● TASK BRIEF: Write out the listing below word for word, from start to finish, leaving out the pictures.
---------- DATA EXTRACT ----------
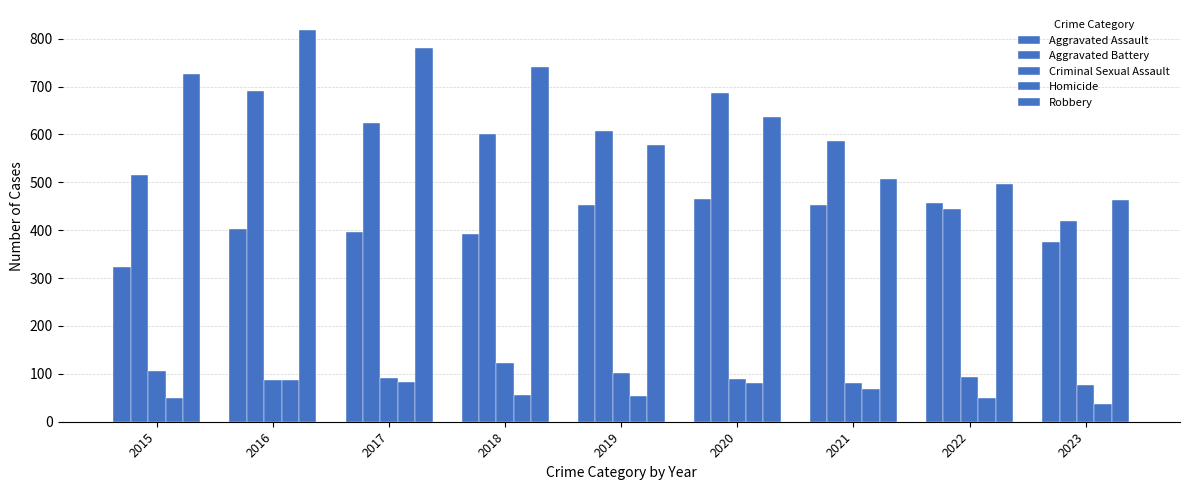

Is the value of Robbery at 2016 greater than the value of Homicide at 2018?

Yes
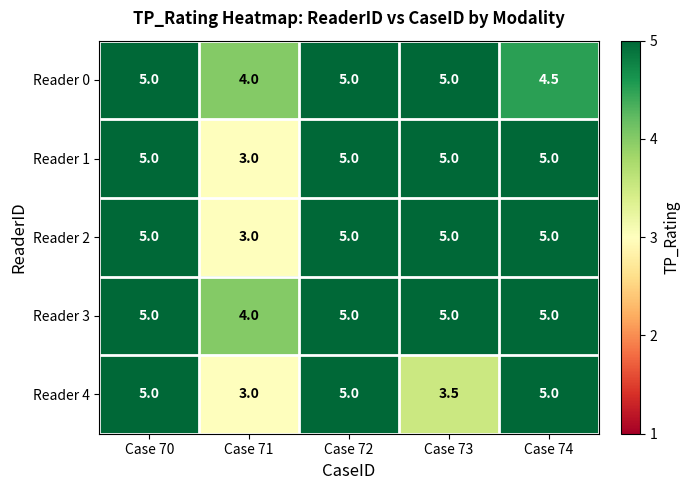

Which category has the lowest value in the Reader 0 series?

Case 71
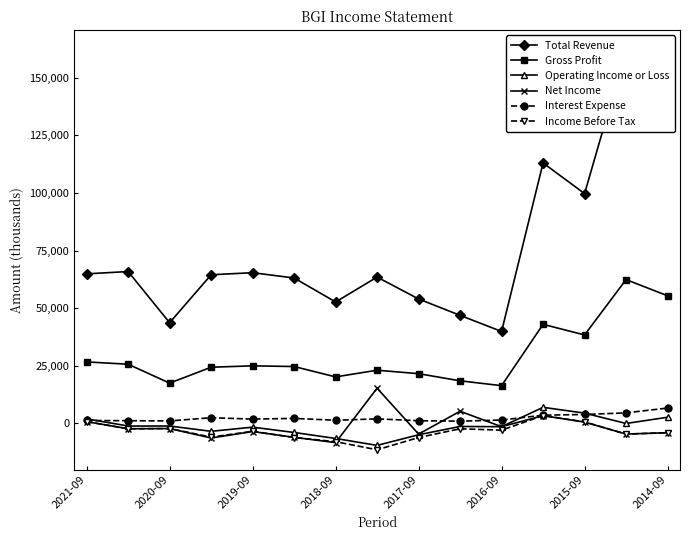

Which series has the largest total across all categories?

Total Revenue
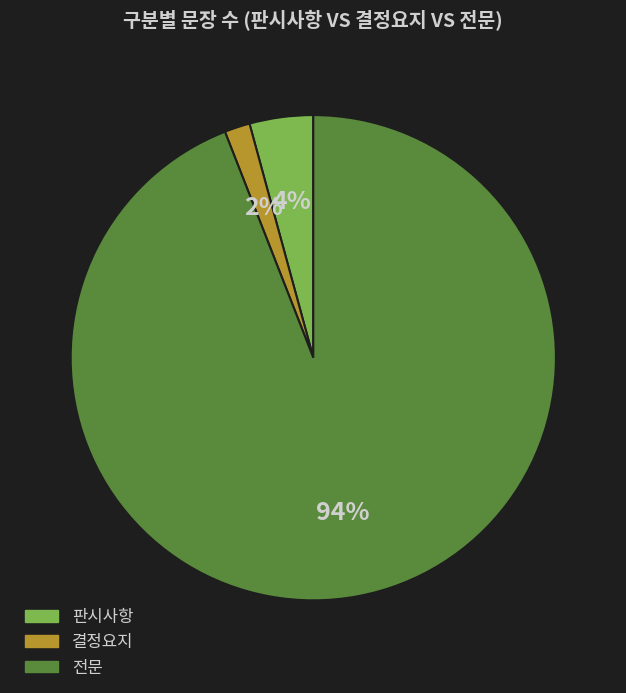

Which has a higher value, 결정요지 or 판시사항?

판시사항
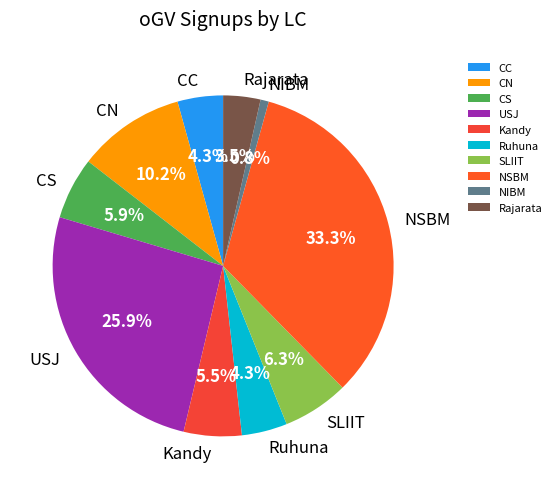

Approximately how many times larger is the value at Kandy compared to NIBM?

7.0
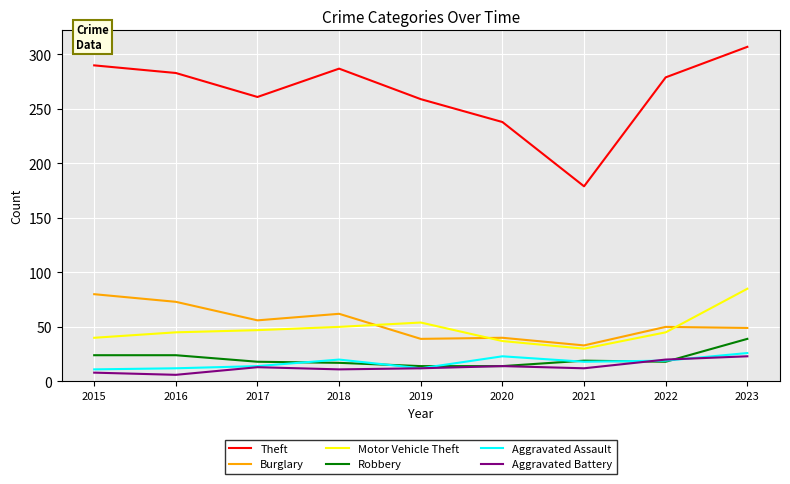

List the series in order of their peak value, lowest first.

Aggravated Battery, Aggravated Assault, Robbery, Burglary, Motor Vehicle Theft, Theft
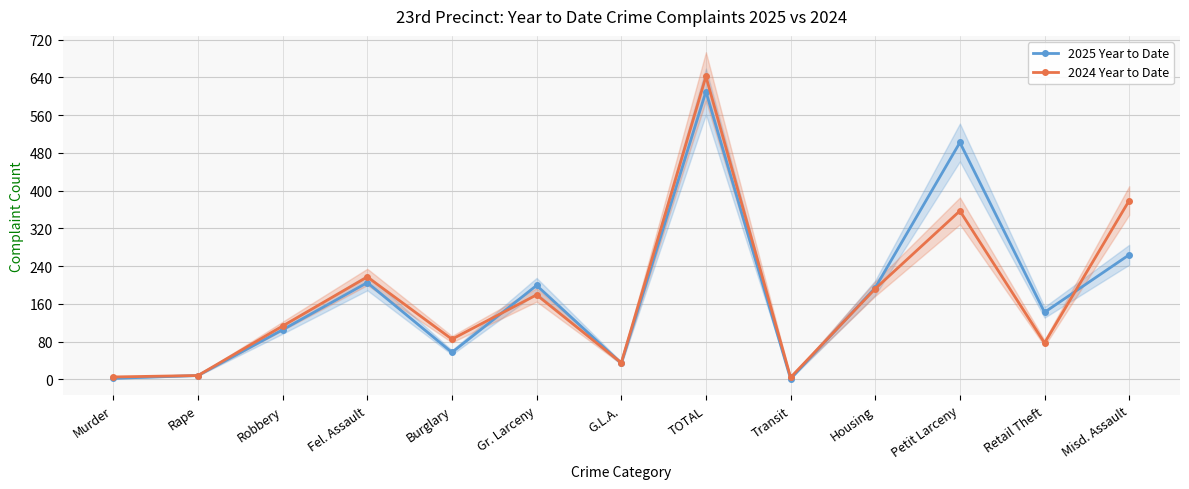

Is the value of 2024 Year to Date at TOTAL greater than the value of 2025 Year to Date at TOTAL?

Yes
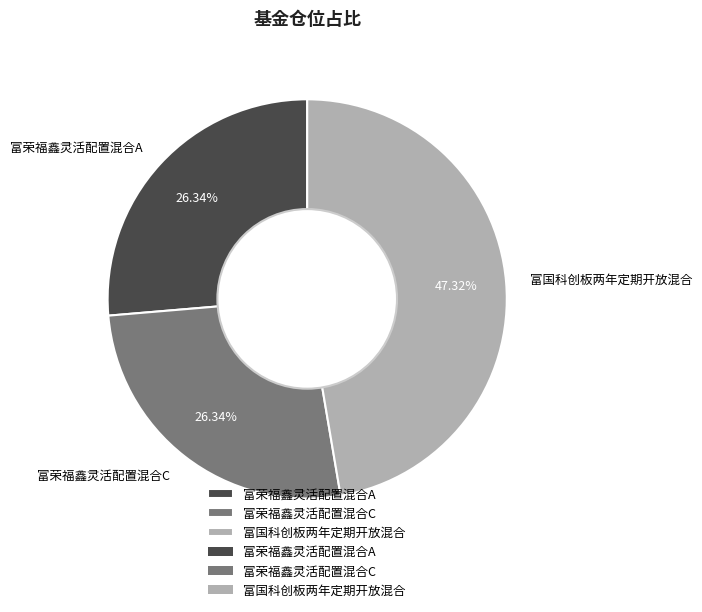

Does 富荣福鑫灵活配置混合C represent more than half of the total?

No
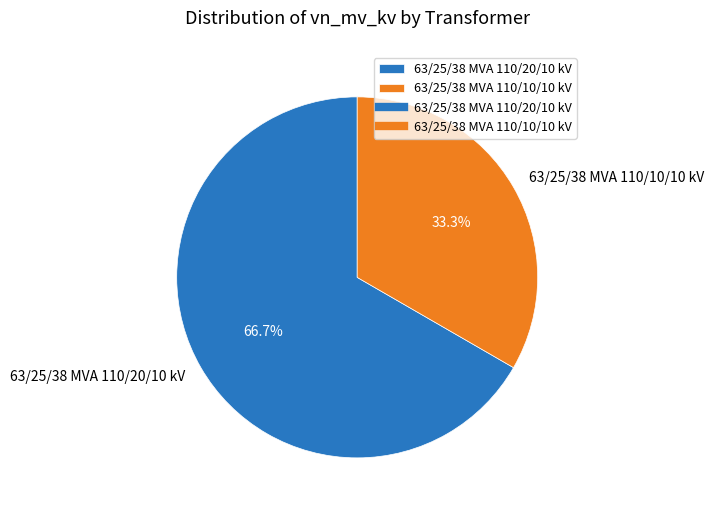

To the nearest percent, what percentage of the pie is 63/25/38 MVA 110/20/10 kV?

67%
----------
● EXPECTED ANSWER:
Is the value of Robbery at 2016 greater than the value of Homicide at 2018?

Yes

Which category has the lowest value in the Reader 0 series?

Case 71

Which series has the largest total across all categories?

Total Revenue

Which has a higher value, 결정요지 or 판시사항?

판시사항

Approximately how many times larger is the value at Kandy compared to NIBM?

7.0

List the series in order of their peak value, lowest first.

Aggravated Battery, Aggravated Assault, Robbery, Burglary, Motor Vehicle Theft, Theft

Is the value of 2024 Year to Date at TOTAL greater than the value of 2025 Year to Date at TOTAL?

Yes

Does 富荣福鑫灵活配置混合C represent more than half of the total?

No

To the nearest percent, what percentage of the pie is 63/25/38 MVA 110/20/10 kV?

67%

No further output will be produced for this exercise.